Segundo a mãe da adolescente, a filha conhecia um dos envolvidos, um adolescente que estudava na mesma instituição. O crime teria ocorrido no apartamento de Matheus Veríssimo Zoel Martins, que se entregou à polícia nesta terça-feira (3), após ter sido apontado como participante do primeiro caso investigado.

De acordo com o delegado responsável, o modo de atuação se repetiu. As vítimas eram atraídas por alguém de confiança para um imóvel, onde outros envolvidos participariam da ação. A polícia pretende solicitar perícia telemática para recuperar dados de aparelhos celulares dos investigados.

Um terceiro caso veio à tona também nesta terça-feira. Conforme relato feito à delegacia, Vitor Hugo Oliveira Simonin é suspeito de ter violentado uma adolescente durante uma festa junina, em um salão de festas. O delegado afirmou que as apurações ainda estão no início e que não é possível confirmar se houve participação de todo o grupo ou de apenas um dos investigados.

No primeiro caso, a vítima procurou a família logo após o ocorrido, e a mãe acionou a polícia. Exames periciais identificaram lesões compatíveis com o relato apresentado, o que reforçou a gravidade da ocorrência.

Investigados e medidas

Segundo a polícia, dois suspeitos já se apresentaram às autoridades, enquanto outros ainda são considerados foragidos. Vitor Simonin e Bruno Felipe dos Santos Allegretti não haviam se entregue até a última atualização. Simonin é filho do subsecretário de governança da Secretaria de Desenvolvimento e Direitos Humanos, José Carlos Simonin, que foi exonerado do cargo pelo governo estadual nesta terça-feira.
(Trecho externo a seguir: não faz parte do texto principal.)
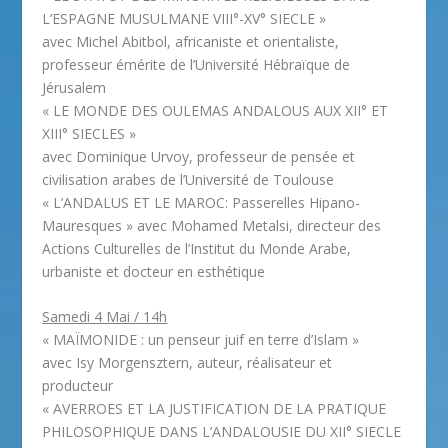
L’ESPAGNE MUSULMANE VIII°-XV° SIECLE »
avec Michel Abitbol, africaniste et orientaliste,
professeur émérite de l’Université Hébraïque de
Jérusalem
« LE MONDE DES OULEMAS ANDALOUS AUX XII° ET
XIII° SIECLES »
avec Dominique Urvoy, professeur de pensée et
civilisation arabes de l’Université de Toulouse
« L’ANDALUS ET LE MAROC: Passerelles Hipano-
Mauresques » avec Mohamed Metalsi, directeur des
Actions Culturelles de l’Institut du Monde Arabe,
urbaniste et docteur en esthétique
Samedi 4 Mai / 14h
« MAÏMONIDE : un penseur juif en terre d’Islam »
avec Isy Morgensztern, auteur, réalisateur et
producteur
« AVERROES ET LA JUSTIFICATION DE LA PRATIQUE
PHILOSOPHIQUE DANS L’ANDALOUSIE DU XII° SIECLE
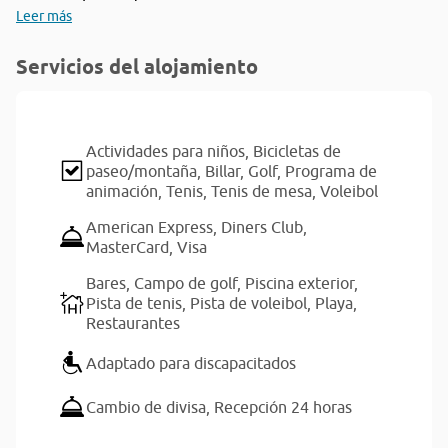
Leer más
Servicios del alojamiento
Actividades para niños,
Bicicletas de
paseo/montaña,
Billar,
Golf,
Programa de
animación,
Tenis,
Tenis de mesa,
Voleibol
American Express,
Diners Club,
MasterCard,
Visa
Bares,
Campo de golf,
Piscina exterior,
Pista de tenis,
Pista de voleibol,
Playa,
Restaurantes
Adaptado para discapacitados
Cambio de divisa,
Recepción 24 horas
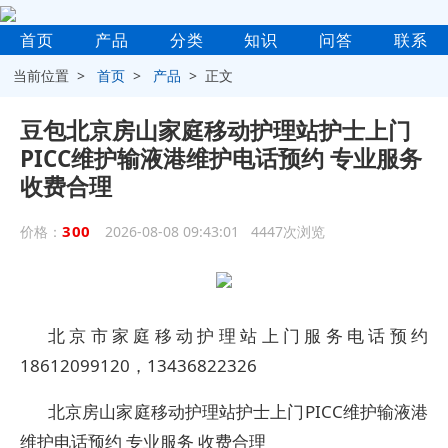
首页
产品
分类
知识
问答
联系
当前位置 >
首页
>
产品
> 正文
豆包北京房山家庭移动护理站护士上门
PICC维护输液港维护电话预约 专业服务
收费合理
300
价格：
2026-08-08 09:43:01 4447次浏览
北京市家庭移动护理站上门服务电话预约
18612099120，13436822326
北京房山家庭移动护理站护士上门PICC维护输液港
维护电话预约 专业服务 收费合理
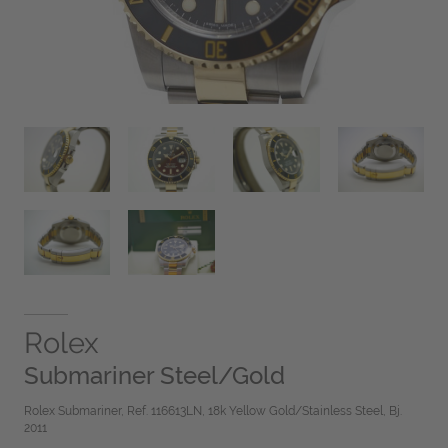
Rolex
Submariner Steel/Gold
Rolex Submariner, Ref. 116613LN, 18k Yellow Gold/Stainless Steel, Bj.
2011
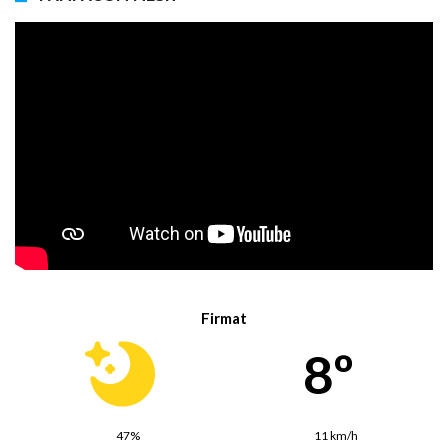
Firmat
8º
47%
11 km/h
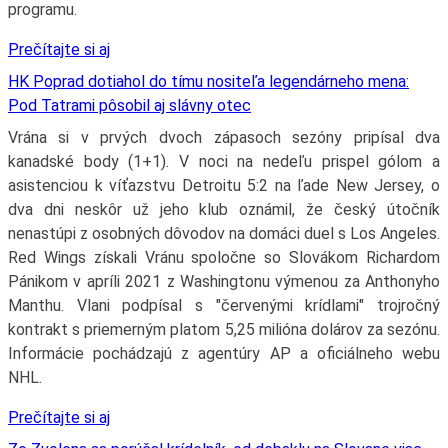
programu.
Prečítajte si aj
HK Poprad dotiahol do tímu nositeľa legendárneho mena:
Pod Tatrami pôsobil aj slávny otec
Vrána si v prvých dvoch zápasoch sezóny pripísal dva
kanadské body (1+1). V noci na nedeľu prispel gólom a
asistenciou k víťazstvu Detroitu 5:2 na ľade New Jersey, o
dva dni neskôr už jeho klub oznámil, že český útočník
nenastúpi z osobných dôvodov na domáci duel s Los Angeles.
Red Wings získali Vránu spoločne so Slovákom Richardom
Pánikom v apríli 2021 z Washingtonu výmenou za Anthonyho
Manthu. Vlani podpísal s "červenými krídlami" trojročný
kontrakt s priemerným platom 5,25 milióna dolárov za sezónu.
Informácie pochádzajú z agentúry AP a oficiálneho webu
NHL.
Prečítajte si aj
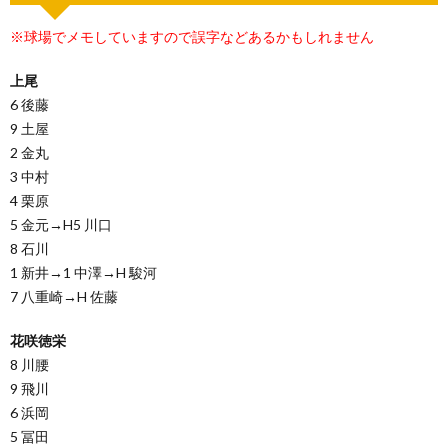
※球場でメモしていますので誤字などあるかもしれません
上尾
6 後藤
9 土屋
2 金丸
3 中村
4 栗原
5 金元→H5 川口
8 石川
1 新井→1 中澤→H 駿河
7 八重崎→H 佐藤
花咲徳栄
8 川腰
9 飛川
6 浜岡
5 冨田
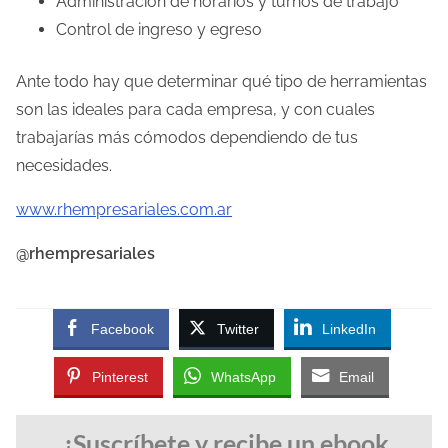
Administración de horarios y turnos de trabajo
Control de ingreso y egreso
Ante todo hay que determinar qué tipo de herramientas
son las ideales para cada empresa, y con cuales
trabajarías más cómodos dependiendo de tus
necesidades.
www.rhempresariales.com.ar
@rhempresariales
Facebook
Twitter
LinkedIn
Pinterest
WhatsApp
Email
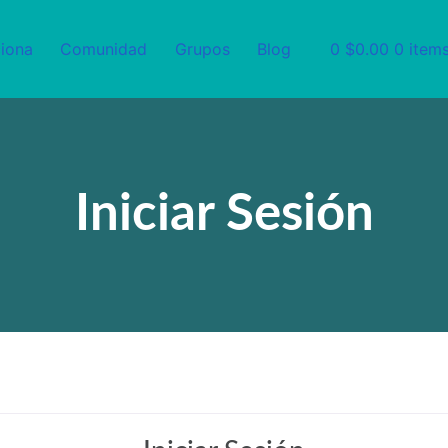
iona
Comunidad
Grupos
Blog
0
$0.00
0 item
Iniciar Sesión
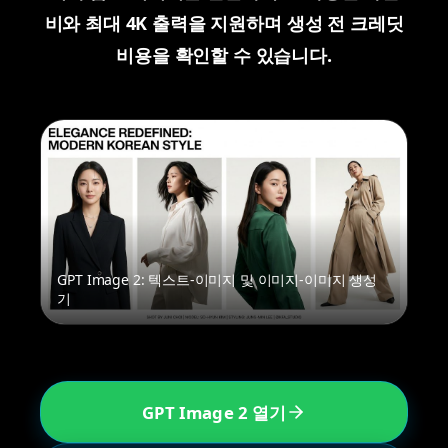
비와 최대 4K 출력을 지원하며 생성 전 크레딧
비용을 확인할 수 있습니다.
GPT Image 2: 텍스트-이미지 및 이미지-이미지 생성
기
GPT Image 2 열기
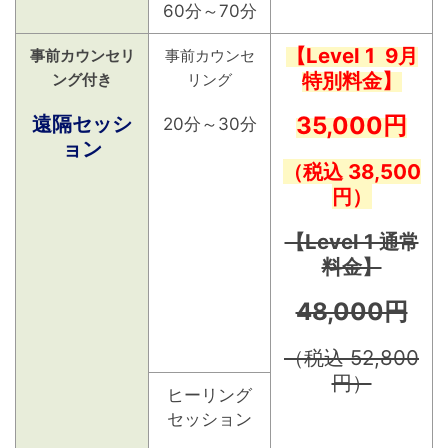
60分～70分
【Level 1 9月
事前カウンセリ
事前カウンセ
特別料金】
ング付き
リング
遠隔セッシ
35,000円
20分～30分
ョン
（税込 38,500
円）
【Level 1 通常
料金】
48,000円
（税込 52,800
円）
ヒーリング
セッション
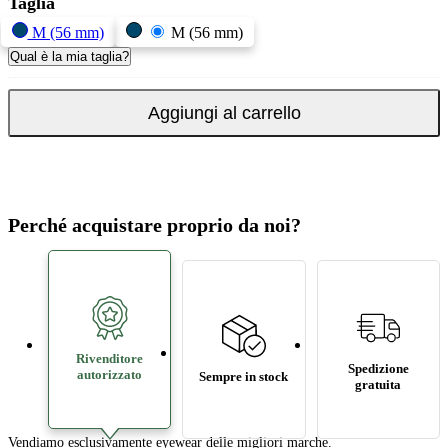
Taglia
M (56 mm)
M (56 mm)
Qual è la mia taglia?
Aggiungi al carrello
Perché acquistare proprio da noi?
Rivenditore
Spedizione
autorizzato
Sempre in stock
gratuita
Vendiamo esclusivamente eyewear delle migliori marche.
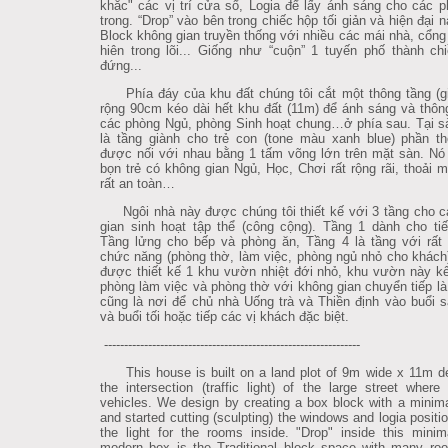
khắc" các vị trí cửa sổ, Logia để lấy ánh sáng cho các 
trong. “Drop” vào bên trong chiếc hộp tối giản và hiện đại n
Block không gian truyền thống với nhiều các mái nhà, cổng
hiên trong lõi... Giống như “cuộn” 1 tuyến phố thành ch
đứng...
Phía đáy của khu đất chúng tôi cắt một thông tầng (gi
rộng 90cm kéo dài hết khu đất (11m) để ánh sáng và thôn
các phòng Ngủ, phòng Sinh hoạt chung…ở phía sau. Tại s
là tầng giành cho trẻ con (tone màu xanh blue) phần t
được nối với nhau bằng 1 tấm võng lớn trên mặt sàn. Nó
bọn trẻ có không gian Ngủ, Học, Chơi rất rộng rãi, thoải 
rất an toàn…
Ngôi nhà này được chúng tôi thiết kế với 3 tầng cho c
gian sinh hoạt tập thể (công cộng). Tầng 1 dành cho ti
Tầng lửng cho bếp và phòng ăn, Tầng 4 là tầng với rất 
chức năng (phòng thờ, làm việc, phòng ngủ nhỏ cho khách
được thiết kế 1 khu vườn nhiệt đới nhỏ, khu vườn này kế
phòng làm việc và phòng thờ với không gian chuyển tiếp là
cũng là nơi để chủ nhà Uống trà và Thiền định vào buổi
và buổi tối hoặc tiếp các vị khách đặc biệt.
----------------------------------------------------------------
This house is built on a land plot of 9m wide x 11m d
the intersection (traffic light) of the large street wher
vehicles. We design by creating a box block with a minimal
and started cutting (sculpting) the windows and logia positi
the light for the rooms inside. "Drop" inside this minim
modern box is the Traditional block space with many roo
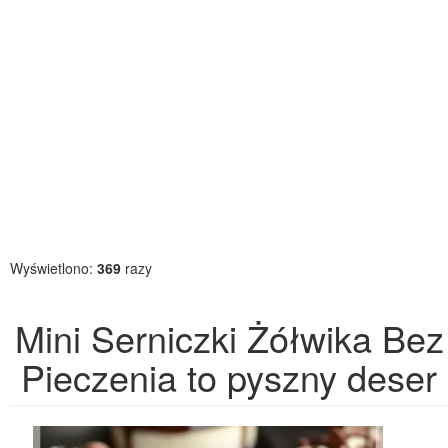
Wyświetlono:
369
razy
Mini Serniczki Żółwika Bez
Pieczenia to pyszny deser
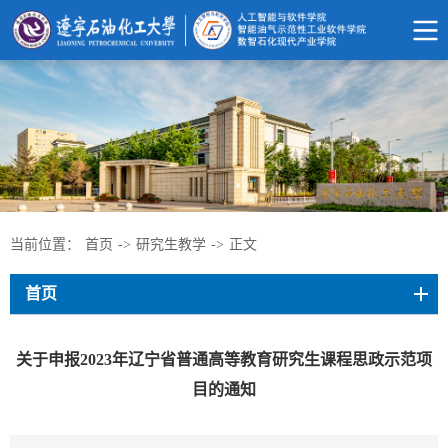
当前位置：
首页
->
研究生教学
->
正文
首页
关于申报2023年辽宁省普通高等教育研究生课程思政示范项
目的通知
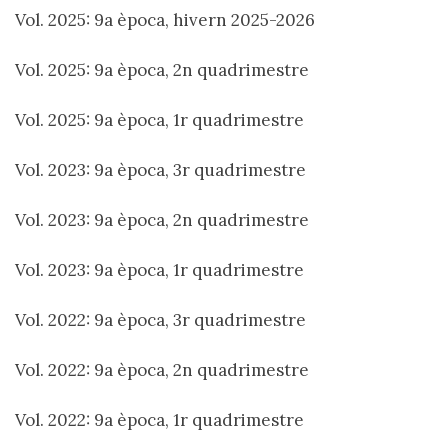
Vol. 2025: 9a època, hivern 2025-2026
Vol. 2025: 9a època, 2n quadrimestre
Vol. 2025: 9a època, 1r quadrimestre
Vol. 2023: 9a època, 3r quadrimestre
Vol. 2023: 9a època, 2n quadrimestre
Vol. 2023: 9a època, 1r quadrimestre
Vol. 2022: 9a època, 3r quadrimestre
Vol. 2022: 9a època, 2n quadrimestre
Vol. 2022: 9a època, 1r quadrimestre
João Gabriel Xavier Bertho, reconhecido pela primeira vítima e já formalmente réu, também se apresentou à polícia. O adolescente apontado como responsável por atrair a vítima inicial ainda não possui mandado de apreensão expedido.

A polícia reforça o pedido para que possíveis vítimas procurem as autoridades para formalizar denúncia. O delegado destacou a importância do respeito aos limites nas relações, enfatizando que a recusa deve ser sempre respeitada.

A reportagem não conseguiu contato com as defesas dos citados. O espaço permanece aberto para manifestações.